O Supremo Tribunal Federal reconheceu, nesta quinta-feira (18/12), a existência do racismo estrutural no país. Por unanimidade, os ministros concordaram que há violação sistemática dos direitos fundamentais da população negra no Brasil e determinaram que haja a adoção de providências para superar o quadro.
“Esse reconhecimento da suprema corte brasileira reitera a importância do trabalho que temos realizado e nos provoca, como Governo do Brasil, a buscar formas de intensificá-lo ainda mais”, avaliou a ministra da Igualdade Racial, Anielle Franco.
Durante o julgamento da Ação de Descumprimento de Preceito Fundamental (ADPF) 973 – APDF pelas Vidas Negras –, cujos votos começaram a ser apresentados em novembro, houve reiteradas declarações evidenciando a exclusão e a desigualdade que marcaram a trajetória do povo negro no país.
O relator da ADPF, ministro Luiz Fux, votou pelo reconhecimento existência do racismo estrutural em novembro. No último dia de julgamento, ele ajustou seu entendimento, considerando que há um conjunto de medidas já adotadas ou em andamento para sanar as omissões históricas, o que afasta o estado de coisas inconstitucional inicialmente citado em seu voto.
Se somaram a ele os ministros Cristiano Zanin, André Mendonça, Nunes Marques, Alexandre de Moraes, Dias Toffoli e Gilmar Mendes, que também consideram a existência de graves violações e defendem a necessidade de adoção de providências contundentes.
Já os ministros Flávio Dino, Edson Fachin e a ministra Cármen Lúcia admitem que há uma omissão estatal sistêmica no enfrentamento das violações de direitos da população negra e reconhecem o estado de coisas inconstitucional decorrente do racismo estrutural e institucional, seguindo o voto inicial do relator.
Não digam que sou da vida rebotalho, nem que fiquei à margem da vida. Digam que procurei trabalho, que sempre fui preterida”, declamou a ministra Cármen Lúcia, citando a escritora negra Maria Carolina de Jesus em seu voto.
Ela trouxe, ainda, versos do cantor negro Emicida, ilustrando a violência contra os negros, e destacou que a Constituição Federal completou 37 anos sem que o Brasil tenha sido capaz de construir uma igualdade racial efetiva.

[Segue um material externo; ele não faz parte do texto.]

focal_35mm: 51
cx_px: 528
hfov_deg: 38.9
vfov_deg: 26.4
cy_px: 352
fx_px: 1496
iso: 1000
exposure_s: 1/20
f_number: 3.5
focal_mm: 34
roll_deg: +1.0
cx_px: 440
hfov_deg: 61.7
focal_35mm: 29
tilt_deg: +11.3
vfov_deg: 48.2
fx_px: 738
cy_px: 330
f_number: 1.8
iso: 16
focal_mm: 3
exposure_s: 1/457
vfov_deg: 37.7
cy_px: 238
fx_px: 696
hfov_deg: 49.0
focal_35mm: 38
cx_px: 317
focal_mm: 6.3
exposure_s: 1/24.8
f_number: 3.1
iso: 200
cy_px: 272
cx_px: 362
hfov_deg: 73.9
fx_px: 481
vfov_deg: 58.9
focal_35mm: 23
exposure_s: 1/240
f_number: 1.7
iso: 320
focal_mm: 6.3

“Não é possível continuar preterindo mais da metade da população brasileira por puro, grave, trágico racismo”, acrescentou a ministra do STF.
Medidas concretas
Dentre as providências determinadas ao poder público, estão a revisão ou a elaboração de um novo plano de combate ao racismo estrutural, além da revisão de procedimentos de acesso, por meio de cotas, às oportunidades de educação e emprego em função de raça e cor.
“Esse ano, as articulações do Governo do Brasil junto ao legislativo, por meio do Ministério da Igualdade Racial, nos levaram uma grande vitória no campo das ações afirmativas, que são a maior política reparatória do Brasil. Não iremos permitir retrocessos e consideramos que essa determinação fortalece nosso trabalho”, declarou a ministra Anielle Franco.

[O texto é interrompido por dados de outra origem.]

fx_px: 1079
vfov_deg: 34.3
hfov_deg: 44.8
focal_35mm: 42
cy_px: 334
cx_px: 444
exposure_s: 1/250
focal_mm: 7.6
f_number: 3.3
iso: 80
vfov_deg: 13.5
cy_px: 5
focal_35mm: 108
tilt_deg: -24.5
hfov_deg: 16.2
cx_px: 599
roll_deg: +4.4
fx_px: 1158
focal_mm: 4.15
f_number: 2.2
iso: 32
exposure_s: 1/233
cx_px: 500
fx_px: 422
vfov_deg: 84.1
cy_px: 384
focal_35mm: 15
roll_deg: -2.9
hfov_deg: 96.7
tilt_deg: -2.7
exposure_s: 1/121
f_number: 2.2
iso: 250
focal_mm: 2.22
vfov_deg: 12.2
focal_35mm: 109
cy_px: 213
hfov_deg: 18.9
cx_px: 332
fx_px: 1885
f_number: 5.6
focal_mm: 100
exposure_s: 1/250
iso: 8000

Outras determinações do STF são que os órgãos do Poder Judiciário, dos Ministérios Públicos, das Defensorias Públicas e das polícias devem criar protocolos de atuação e atendimento de pessoas negras, para melhor acolhimento institucional e enfrentamento de disparidades raciais.
“O Ministério da Igualdade Racial já realiza, desde o começo da gestão, iniciativas conjuntas com parceiros para qualificar o acolhimento institucional, como o curso de letramento racial e os da nossa ouvidoria para acolhimento e enfrentamento ao racismo e essa é uma nova oportunidade para avançarmos ainda mais na prestação do serviço público, modificando a realidade e o imaginário sobre a população negra”, lembrou a ministra.
Ação – A ADPF 973 foi ajuizada por PT, Psol, PSB, PCdoB, Rede Sustentabilidade, PDT e PV. Os partidos apontam que ações e omissões do Estado vêm negando sistematicamente os direitos constitucionais à vida, à saúde, à segurança e à alimentação digna da população negra. Sustentam ainda que essa parcela da sociedade está submetida a um processo de genocídio permanente, com destaque para a alta e crescente letalidade decorrente da violência policial e o hiperencarceramento de jovens pretos e pardos pela política antidrogas.
Os partidos defendem que esse cenário exige o reconhecimento de um “estado de coisas inconstitucional” e pedem a adoção de políticas de reparação, a partir de um plano nacional de enfrentamento ao racismo estrutural. Pedem ainda a definição de obrigações a serem cumpridas pelos poderes Executivo, Legislativo e Judiciário.